Aim: Convert the data, starting at its beginning and ending at the line containing "base curve: curves: ch0 [(0, 0) (0.007, 0.004)", into a Markdown table with the columns Row and Entry, where Row numbers each line and Entry holds it. Skip any blank lines.

(Stored data entries)
+++
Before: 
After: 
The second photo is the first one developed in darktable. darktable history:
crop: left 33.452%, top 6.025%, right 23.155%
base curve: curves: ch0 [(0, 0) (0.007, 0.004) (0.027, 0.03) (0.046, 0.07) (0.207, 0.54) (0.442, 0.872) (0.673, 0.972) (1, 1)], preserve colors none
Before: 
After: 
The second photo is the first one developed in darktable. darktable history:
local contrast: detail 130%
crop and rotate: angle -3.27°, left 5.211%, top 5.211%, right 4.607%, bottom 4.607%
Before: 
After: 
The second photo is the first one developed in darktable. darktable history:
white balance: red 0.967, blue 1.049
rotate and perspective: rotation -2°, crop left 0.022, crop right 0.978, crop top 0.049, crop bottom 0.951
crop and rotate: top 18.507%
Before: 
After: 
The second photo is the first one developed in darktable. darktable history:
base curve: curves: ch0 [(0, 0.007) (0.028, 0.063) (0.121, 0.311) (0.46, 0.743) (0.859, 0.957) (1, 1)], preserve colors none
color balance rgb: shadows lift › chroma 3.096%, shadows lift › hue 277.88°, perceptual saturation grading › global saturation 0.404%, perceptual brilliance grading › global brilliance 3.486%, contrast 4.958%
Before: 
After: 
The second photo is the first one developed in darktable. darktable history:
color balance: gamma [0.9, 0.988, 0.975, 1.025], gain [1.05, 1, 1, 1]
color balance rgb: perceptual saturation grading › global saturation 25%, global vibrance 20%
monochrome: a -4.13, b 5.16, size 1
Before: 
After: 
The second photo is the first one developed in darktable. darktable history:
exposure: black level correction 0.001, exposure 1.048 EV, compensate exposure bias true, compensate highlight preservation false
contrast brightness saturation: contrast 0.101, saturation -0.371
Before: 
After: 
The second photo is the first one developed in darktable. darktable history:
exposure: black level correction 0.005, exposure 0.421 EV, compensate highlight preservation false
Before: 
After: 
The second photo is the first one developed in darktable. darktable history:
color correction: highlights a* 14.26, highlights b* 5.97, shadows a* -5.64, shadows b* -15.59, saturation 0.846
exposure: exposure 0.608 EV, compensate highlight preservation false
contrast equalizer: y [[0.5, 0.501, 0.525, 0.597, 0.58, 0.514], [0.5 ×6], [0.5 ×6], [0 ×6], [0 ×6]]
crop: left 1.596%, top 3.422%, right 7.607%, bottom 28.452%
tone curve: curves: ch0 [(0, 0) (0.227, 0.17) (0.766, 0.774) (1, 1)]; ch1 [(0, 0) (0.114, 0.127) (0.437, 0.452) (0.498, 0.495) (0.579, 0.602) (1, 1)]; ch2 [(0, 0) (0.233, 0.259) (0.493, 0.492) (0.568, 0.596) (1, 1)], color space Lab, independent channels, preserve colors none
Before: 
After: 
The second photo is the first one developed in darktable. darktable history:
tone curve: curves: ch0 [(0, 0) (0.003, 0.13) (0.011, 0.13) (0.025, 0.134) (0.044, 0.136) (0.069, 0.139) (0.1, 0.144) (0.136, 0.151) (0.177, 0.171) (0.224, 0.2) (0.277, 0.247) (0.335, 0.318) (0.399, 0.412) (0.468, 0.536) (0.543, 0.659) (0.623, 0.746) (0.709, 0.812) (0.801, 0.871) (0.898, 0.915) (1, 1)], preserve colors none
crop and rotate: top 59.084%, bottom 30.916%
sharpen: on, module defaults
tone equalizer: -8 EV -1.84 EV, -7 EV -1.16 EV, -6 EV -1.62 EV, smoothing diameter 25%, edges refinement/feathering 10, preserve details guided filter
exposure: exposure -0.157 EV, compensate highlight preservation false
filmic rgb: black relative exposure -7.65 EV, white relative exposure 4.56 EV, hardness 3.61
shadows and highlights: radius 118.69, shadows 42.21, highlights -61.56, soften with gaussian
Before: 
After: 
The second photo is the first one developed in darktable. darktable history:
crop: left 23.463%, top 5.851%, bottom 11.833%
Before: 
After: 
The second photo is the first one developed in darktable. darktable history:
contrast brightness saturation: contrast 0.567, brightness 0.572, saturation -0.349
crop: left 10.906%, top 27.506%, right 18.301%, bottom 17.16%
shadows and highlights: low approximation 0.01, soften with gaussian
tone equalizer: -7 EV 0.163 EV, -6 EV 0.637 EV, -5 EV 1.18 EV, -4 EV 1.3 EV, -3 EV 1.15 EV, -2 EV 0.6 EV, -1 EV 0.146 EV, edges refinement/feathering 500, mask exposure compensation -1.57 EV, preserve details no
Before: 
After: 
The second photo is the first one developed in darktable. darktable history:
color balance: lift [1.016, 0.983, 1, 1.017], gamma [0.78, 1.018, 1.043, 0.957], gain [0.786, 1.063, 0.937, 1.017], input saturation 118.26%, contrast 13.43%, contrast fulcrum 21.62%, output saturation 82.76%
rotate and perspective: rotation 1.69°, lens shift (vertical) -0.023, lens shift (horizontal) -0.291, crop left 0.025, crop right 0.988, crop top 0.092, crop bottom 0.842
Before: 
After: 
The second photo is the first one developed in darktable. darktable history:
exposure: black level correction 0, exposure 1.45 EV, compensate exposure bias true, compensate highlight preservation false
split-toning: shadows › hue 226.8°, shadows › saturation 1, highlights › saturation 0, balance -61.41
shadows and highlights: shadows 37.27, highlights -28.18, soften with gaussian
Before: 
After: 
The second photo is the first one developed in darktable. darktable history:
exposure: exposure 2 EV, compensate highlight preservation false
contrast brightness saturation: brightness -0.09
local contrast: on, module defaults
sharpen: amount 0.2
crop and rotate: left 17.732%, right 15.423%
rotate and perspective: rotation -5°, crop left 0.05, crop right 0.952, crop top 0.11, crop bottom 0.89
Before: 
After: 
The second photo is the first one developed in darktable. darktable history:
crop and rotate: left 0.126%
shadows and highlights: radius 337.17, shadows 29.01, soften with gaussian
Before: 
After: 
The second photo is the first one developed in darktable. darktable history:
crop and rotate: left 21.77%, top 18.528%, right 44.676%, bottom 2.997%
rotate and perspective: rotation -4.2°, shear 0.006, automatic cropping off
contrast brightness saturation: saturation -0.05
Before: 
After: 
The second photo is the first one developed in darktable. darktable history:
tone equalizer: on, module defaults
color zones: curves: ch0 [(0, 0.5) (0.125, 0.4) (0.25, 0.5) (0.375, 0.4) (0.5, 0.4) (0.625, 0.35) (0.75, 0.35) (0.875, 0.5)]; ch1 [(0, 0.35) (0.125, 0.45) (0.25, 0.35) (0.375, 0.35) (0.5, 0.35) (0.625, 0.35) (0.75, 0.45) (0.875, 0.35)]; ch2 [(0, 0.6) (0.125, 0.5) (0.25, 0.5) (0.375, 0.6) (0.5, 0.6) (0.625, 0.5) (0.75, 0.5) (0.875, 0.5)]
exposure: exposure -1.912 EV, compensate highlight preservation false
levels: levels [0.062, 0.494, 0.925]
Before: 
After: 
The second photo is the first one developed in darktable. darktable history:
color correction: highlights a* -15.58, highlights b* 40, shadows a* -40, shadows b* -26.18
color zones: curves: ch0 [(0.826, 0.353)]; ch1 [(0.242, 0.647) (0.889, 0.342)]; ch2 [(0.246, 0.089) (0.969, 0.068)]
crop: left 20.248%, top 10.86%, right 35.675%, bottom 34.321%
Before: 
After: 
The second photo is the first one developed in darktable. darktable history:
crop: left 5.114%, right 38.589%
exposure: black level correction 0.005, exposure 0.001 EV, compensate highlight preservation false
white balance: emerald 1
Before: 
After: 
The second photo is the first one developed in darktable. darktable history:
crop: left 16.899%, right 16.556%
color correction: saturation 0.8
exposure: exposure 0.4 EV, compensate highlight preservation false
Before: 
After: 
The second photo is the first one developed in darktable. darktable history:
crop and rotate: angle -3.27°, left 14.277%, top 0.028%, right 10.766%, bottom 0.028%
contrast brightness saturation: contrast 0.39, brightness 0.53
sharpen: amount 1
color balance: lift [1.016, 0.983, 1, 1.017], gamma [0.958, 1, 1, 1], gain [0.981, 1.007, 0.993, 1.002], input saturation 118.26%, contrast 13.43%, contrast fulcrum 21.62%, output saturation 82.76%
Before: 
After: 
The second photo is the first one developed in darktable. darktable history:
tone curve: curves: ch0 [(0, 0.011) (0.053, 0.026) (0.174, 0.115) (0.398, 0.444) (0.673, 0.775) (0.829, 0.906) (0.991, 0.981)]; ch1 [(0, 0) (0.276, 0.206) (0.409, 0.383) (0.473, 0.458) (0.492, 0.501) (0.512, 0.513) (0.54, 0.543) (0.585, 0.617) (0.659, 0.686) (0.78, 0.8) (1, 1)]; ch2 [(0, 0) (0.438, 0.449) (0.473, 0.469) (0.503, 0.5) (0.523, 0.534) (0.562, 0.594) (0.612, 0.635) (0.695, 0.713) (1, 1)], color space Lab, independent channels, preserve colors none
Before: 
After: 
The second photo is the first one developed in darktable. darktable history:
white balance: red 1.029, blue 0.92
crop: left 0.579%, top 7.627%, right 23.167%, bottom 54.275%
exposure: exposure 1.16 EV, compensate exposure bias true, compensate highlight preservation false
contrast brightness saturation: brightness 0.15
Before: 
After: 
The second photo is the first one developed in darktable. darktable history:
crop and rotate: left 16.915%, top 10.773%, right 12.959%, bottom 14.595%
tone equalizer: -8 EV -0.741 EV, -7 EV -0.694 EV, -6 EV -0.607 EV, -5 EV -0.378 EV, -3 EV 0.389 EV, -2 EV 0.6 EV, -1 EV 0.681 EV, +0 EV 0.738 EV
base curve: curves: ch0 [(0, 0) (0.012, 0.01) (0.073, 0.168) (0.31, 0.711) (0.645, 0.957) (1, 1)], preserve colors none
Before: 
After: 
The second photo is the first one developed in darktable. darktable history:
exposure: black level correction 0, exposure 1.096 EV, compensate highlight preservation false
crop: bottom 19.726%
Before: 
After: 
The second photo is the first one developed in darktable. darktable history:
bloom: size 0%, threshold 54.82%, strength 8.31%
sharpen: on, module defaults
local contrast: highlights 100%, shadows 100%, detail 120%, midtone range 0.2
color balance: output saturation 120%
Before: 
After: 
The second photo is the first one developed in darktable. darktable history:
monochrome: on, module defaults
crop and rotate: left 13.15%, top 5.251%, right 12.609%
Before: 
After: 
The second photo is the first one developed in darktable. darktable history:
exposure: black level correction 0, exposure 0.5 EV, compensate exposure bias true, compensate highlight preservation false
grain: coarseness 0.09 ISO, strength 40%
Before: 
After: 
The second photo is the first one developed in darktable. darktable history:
+++
Answer for this exercise:
| Row | Entry |
|---|---|
| 1 | Before:  |
| 2 | After:  |
| 3 | The second photo is the first one developed in darktable. darktable history: |
| 4 | crop: left 33.452%, top 6.025%, right 23.155% |
| 5 | base curve: curves: ch0 [(0, 0) (0.007, 0.004) (0.027, 0.03) (0.046, 0.07) (0.207, 0.54) (0.442, 0.872) (0.673, 0.972) (1, 1)], preserve colors none |